The shooting of Timothy Thomas was the most recent in a series of incidents involving police abuse in Cincinnati. The city's police force has a long history of racism and violence:

* Thomas was the fourth black man killed by Cincinnati police since November, and the fifteenth such victim since 1995. On November 7, 2000, Roger Owensby, 29, was killed while in police custody. He was approached by police in a convenience store, and when he tried to flee he was tackled, sprayed with a chemical irritant and handcuffed. He died from asphyxiation, either by strangulation or a “piling-on” situation in which the victim's chest was compressed. The following day, Jeffrey Irons, 30, was shot dead by police after allegedly trying to steal deodorant and soap from a grocery store. The US Justice Department announced its intention to conduct an investigation into the two deaths.

* In March of 2000 Cincinnati City Council passed a resolution outlawing the practice of racial profiling, in response to public outrage.

* Cincinnati Police Chief Thomas Streicher used a racial epithet during a May 2000 training session and was forced to agree to counseling as a result. In June 2000 a federal mediator was brought in to help ease racial tensions between the police and the city's blacks, who comprise some 40 percent of the 331,000 residents.

* Last November a citizens' review board criticized the police over the 1998 killing of Thomas Blair. The review board said the city's investigations into the shooting were so poorly done that it could not determine whether the shooting was justified.

* The American Civil Liberties Union and the Cincinnati Black United Front filed a law suit in March of this year accusing the police department of illegally targeting and harassing blacks on the basis of their race for the past 30 years.

The killing of Timothy Thomas is only the latest in a string of police crimes in the US against working class victims, for the most part blacks or other minorities. Among the most well-known cases are the murder of African immigrant Amadou Diallo in a hail of bullets in February 1999 and the torture of Haitian-born Abner Louima in August 1997, both in New York City. In Los Angeles investigations revealed a widespread pattern of unjustified arrests, beatings, witness intimidation, illegal shootings, planting of evidence, frame-ups and perjury by police in the CRASH unit of the Rampart Division.

According to recent press reports, the Detroit police force has been carrying out mass arrests in homicide cases in order to coerce witnesses into talking. In 1998 Detroit police arrested 1,310 people while investigating 430 murders, an unheard of ratio. A federal lawsuit was filed in March in Detroit seeking to ban the “pattern and practice of arresting witnesses who may have knowledge of murders but who are not involved in the actual murders.”

Revelations of systematic police violence and corruption have emerged in a whole number of major US cities over the past decade, and police killings of minority workers or youth occur with almost mind-numbing frequency.

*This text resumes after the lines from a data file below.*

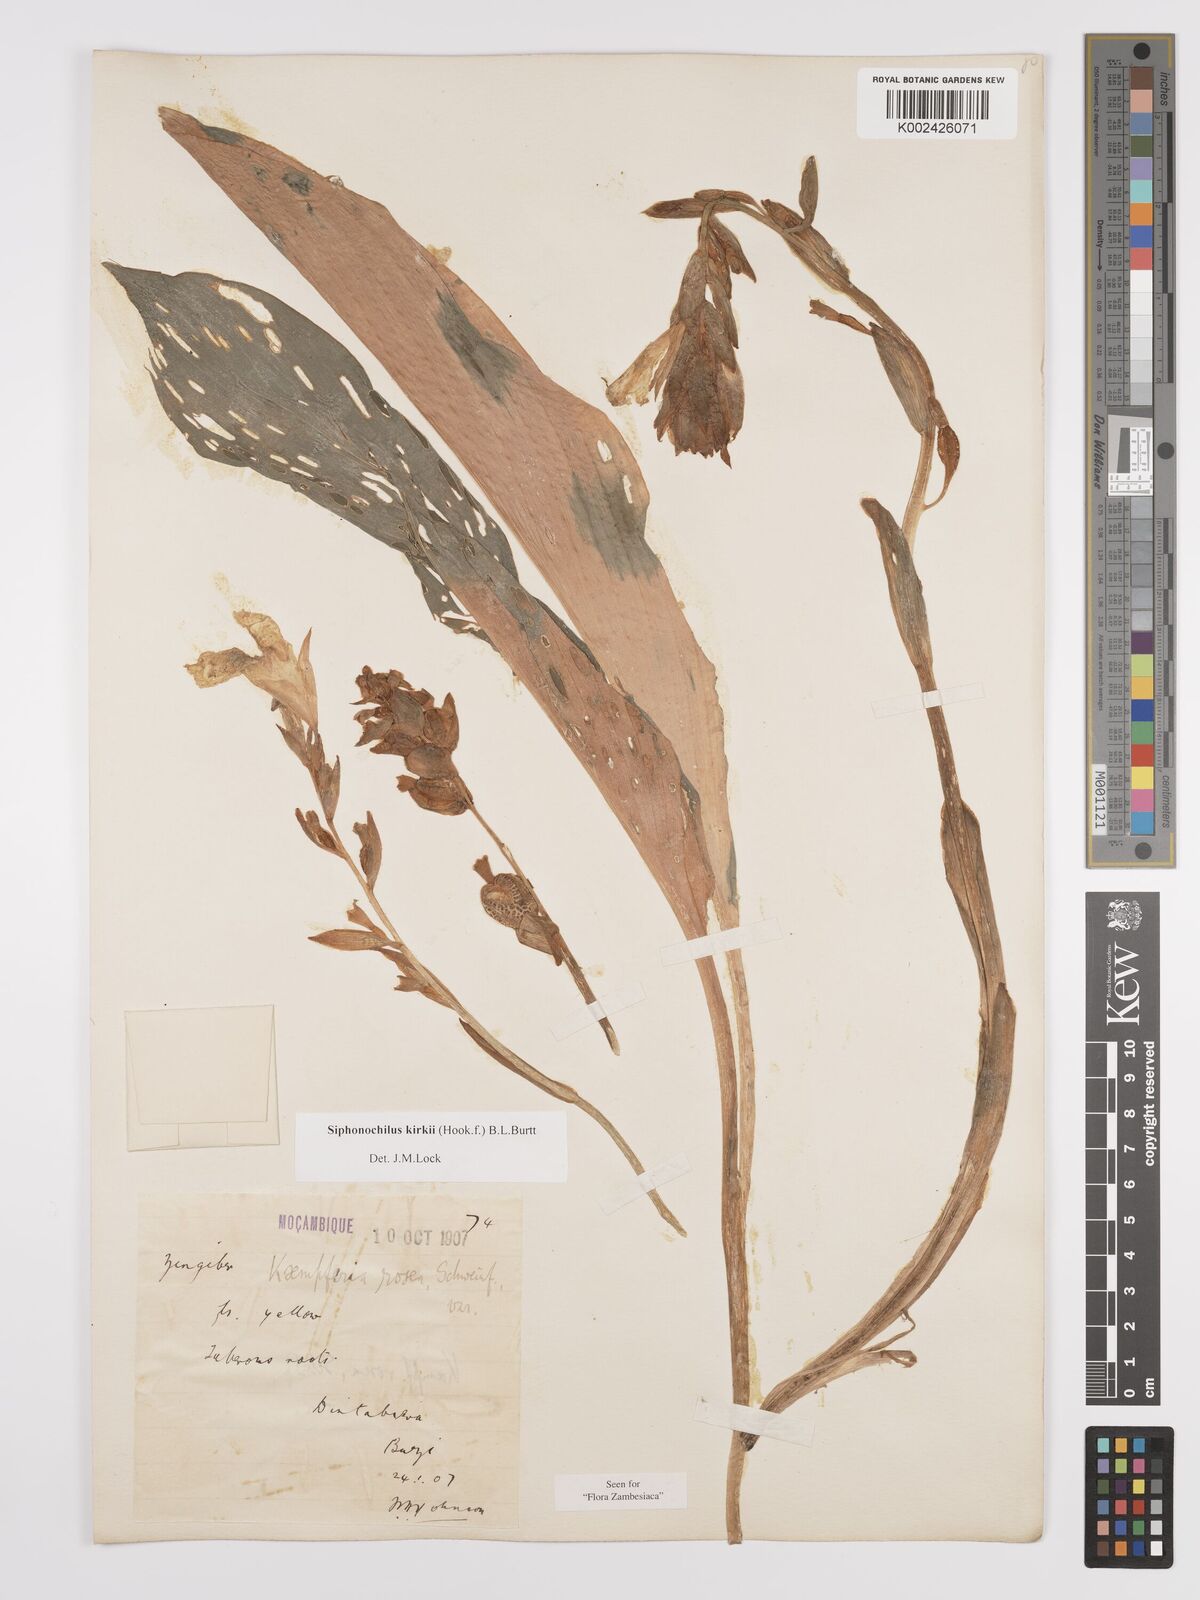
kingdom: Plantae
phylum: Tracheophyta
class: Liliopsida
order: Zingiberales
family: Zingiberaceae
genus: Siphonochilus
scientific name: Siphonochilus kirkii
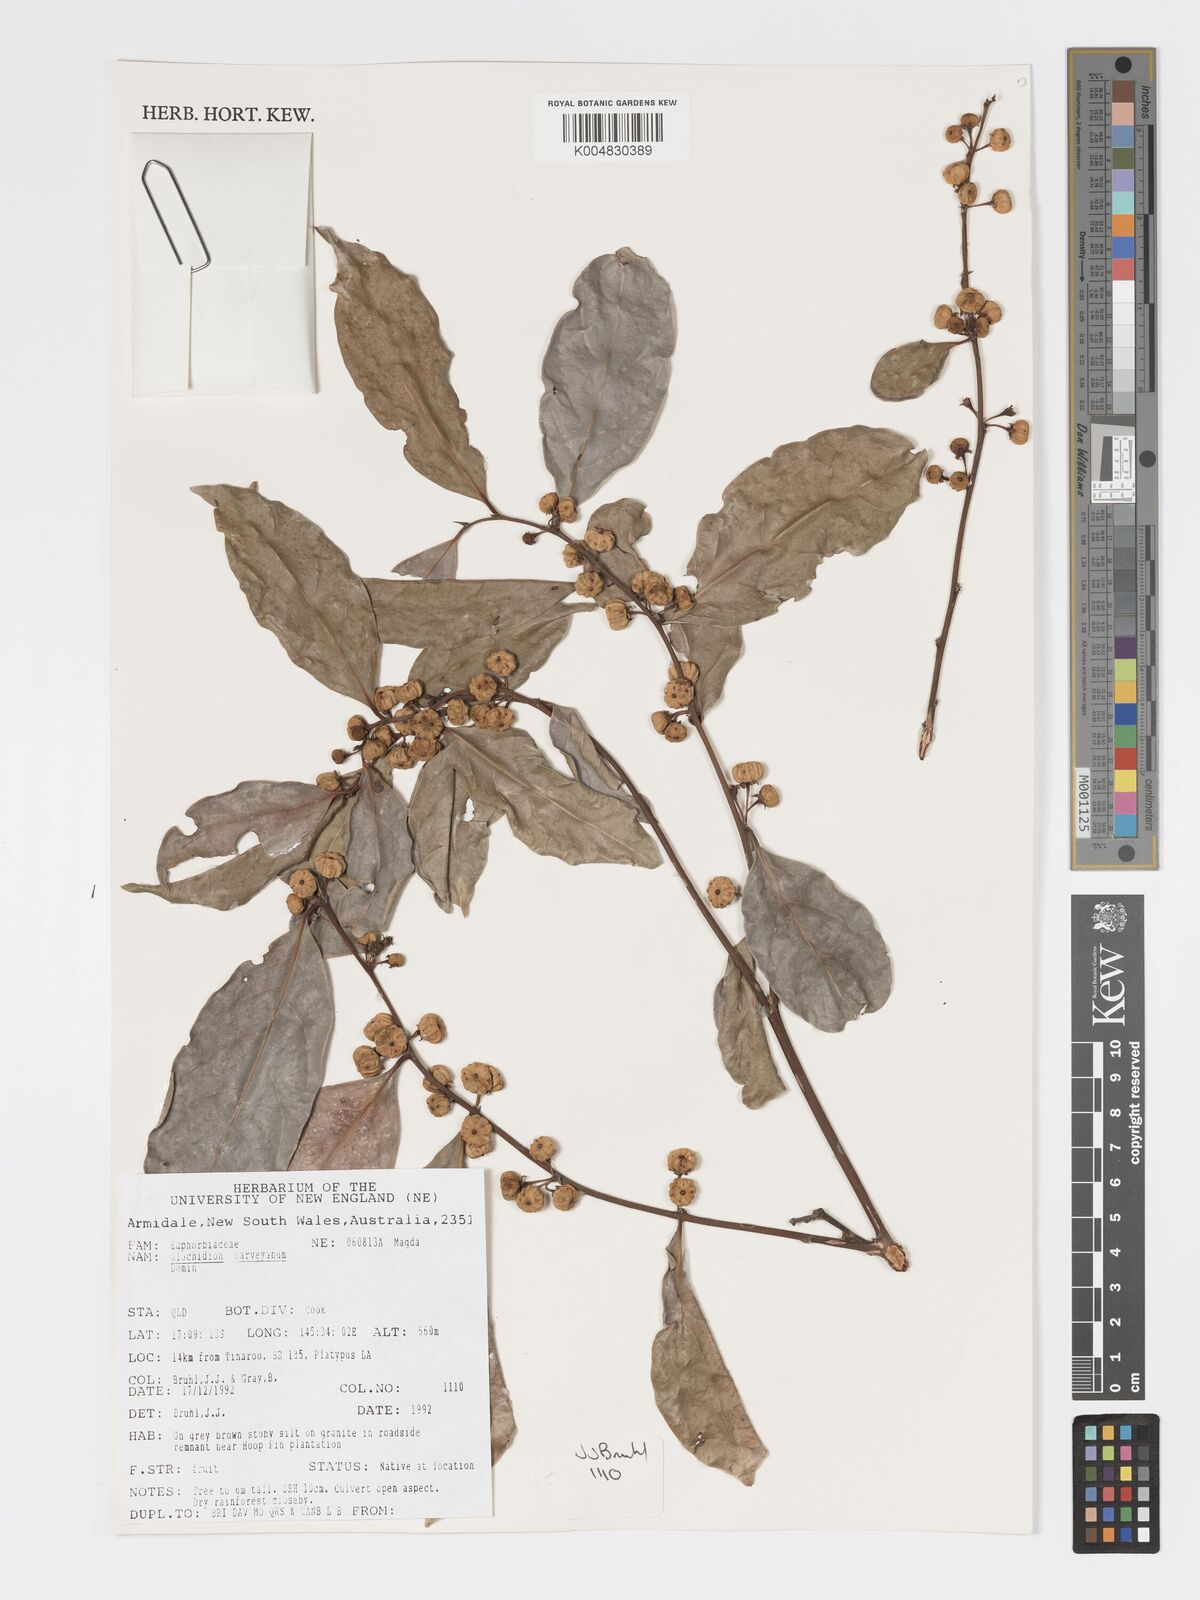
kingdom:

The rioting in Cincinnati reveals the enormous social tensions lying just beneath the surface of American society. Social conditions are similar in every major urban area. On the one hand, a small minority has prospered and enjoys fabulous wealth; on the other, a considerable section of the population lives in poverty or just manages to stay above the poverty level. The police violence and murders are themselves a function of social inequality, as the worsening conditions make further repression by the authorities inevitable. The events in Cincinnati, coming as they do at the onset of a sharp economic downturn, could herald social eruptions in other US cities this spring and summer.